古賀 まみ奈(こが まみな) / フラダンサー・ハワイアンミュージシャン

d-labo女子部開催 ハワイを知り、フラを踊ろう!
本格的なフラを踊りたい女性のための「フラ入門」〈全3回〉

フラはハワイ諸島に伝わる民俗舞踊であり、ハワイ諸島の歴史や文化、伝統的な美意識や価値観の中で培われてきた。後に、ハワイ諸島が観光地として開発されていくと、フラはエンターテイメント性を増し、一層洗練された表現がされるようになった。今日のハワイ諸島でもフラは人気が高く、競技会などを通して、活発に継承・創造がなされている。今回のd-labo女子部では、「本格的なフラを踊ってみたい!」という女性のために、全3回に渡って「フラ入門」セミナーを開催。ハワイ諸島の歴史と文化を学びつつ、祈りと美しさに満ちたフラの世界を楽しく体験する機会となった。

┄┄┄┄┄┄┄┄┄┄┄┄┄┄┄┄┄┄┄┄

▶ [課題一覧]
**A)** 原文について、次の問いに答えてください。
(i) フラはどこに伝わる民俗舞踊か。
(ii) ハワイ諸島が観光地として開発されていくと、フラはどうなったか。
(iii) 「フラ入門」セミナーは全何回か。
**B)** リストのうち、「C.H. Sandage Department」を含む行から始めてリストの最後の行で終わる部分を、両端の行も含めてそのまま書き写してください。

▶ [参照リスト]
┄┄┄┄┄┄┄┄┄┄┄┄┄┄┄┄┄┄┄┄

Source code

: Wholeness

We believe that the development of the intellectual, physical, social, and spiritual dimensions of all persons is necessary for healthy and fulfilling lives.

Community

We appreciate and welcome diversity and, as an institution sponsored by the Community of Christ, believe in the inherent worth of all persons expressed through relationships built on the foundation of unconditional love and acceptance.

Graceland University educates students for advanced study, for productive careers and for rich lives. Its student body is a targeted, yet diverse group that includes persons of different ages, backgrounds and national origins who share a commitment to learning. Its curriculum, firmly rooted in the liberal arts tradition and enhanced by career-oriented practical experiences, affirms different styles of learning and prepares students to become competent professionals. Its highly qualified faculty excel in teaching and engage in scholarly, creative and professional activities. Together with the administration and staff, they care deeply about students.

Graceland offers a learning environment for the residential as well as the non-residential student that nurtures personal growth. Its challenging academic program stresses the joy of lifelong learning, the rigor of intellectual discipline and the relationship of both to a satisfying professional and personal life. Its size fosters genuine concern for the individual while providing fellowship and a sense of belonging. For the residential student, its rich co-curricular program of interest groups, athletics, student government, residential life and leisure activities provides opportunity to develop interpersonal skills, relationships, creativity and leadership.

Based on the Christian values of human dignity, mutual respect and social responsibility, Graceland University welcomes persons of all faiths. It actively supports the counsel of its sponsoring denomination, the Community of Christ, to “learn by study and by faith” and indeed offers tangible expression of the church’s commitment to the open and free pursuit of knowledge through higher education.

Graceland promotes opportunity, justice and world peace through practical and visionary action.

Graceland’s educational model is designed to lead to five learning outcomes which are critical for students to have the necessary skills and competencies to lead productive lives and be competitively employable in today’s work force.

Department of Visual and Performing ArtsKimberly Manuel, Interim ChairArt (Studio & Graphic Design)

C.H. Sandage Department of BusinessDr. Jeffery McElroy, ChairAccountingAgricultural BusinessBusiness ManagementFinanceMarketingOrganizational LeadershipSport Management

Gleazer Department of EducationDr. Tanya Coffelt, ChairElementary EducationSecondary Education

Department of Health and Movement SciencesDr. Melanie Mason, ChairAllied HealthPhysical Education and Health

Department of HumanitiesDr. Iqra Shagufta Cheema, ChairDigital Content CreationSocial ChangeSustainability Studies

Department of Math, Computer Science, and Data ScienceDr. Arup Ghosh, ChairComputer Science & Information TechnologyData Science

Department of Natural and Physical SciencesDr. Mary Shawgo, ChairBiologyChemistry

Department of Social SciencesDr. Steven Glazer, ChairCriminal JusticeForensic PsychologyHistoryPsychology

┄┄┄┄┄┄┄┄┄┄┄┄┄┄┄┄┄┄┄┄

▶ [解答]
**A)**
(i) ハワイ諸島
(ii) エンターテイメント性を増し、一層洗練された表現がされるようになった。
(iii) 全3回

**B)**
C.H. Sandage Department of BusinessDr. Jeffery McElroy, ChairAccountingAgricultural BusinessBusiness ManagementFinanceMarketingOrganizational LeadershipSport Management

Gleazer Department of EducationDr. Tanya Coffelt, ChairElementary EducationSecondary Education

Department of Health and Movement SciencesDr. Melanie Mason, ChairAllied HealthPhysical Education and Health

Department of HumanitiesDr. Iqra Shagufta Cheema, ChairDigital Content CreationSocial ChangeSustainability Studies

Department of Math, Computer Science, and Data ScienceDr. Arup Ghosh, ChairComputer Science & Information TechnologyData Science

Department of Natural and Physical SciencesDr. Mary Shawgo, ChairBiologyChemistry

Department of Social SciencesDr. Steven Glazer, ChairCriminal JusticeForensic PsychologyHistoryPsychology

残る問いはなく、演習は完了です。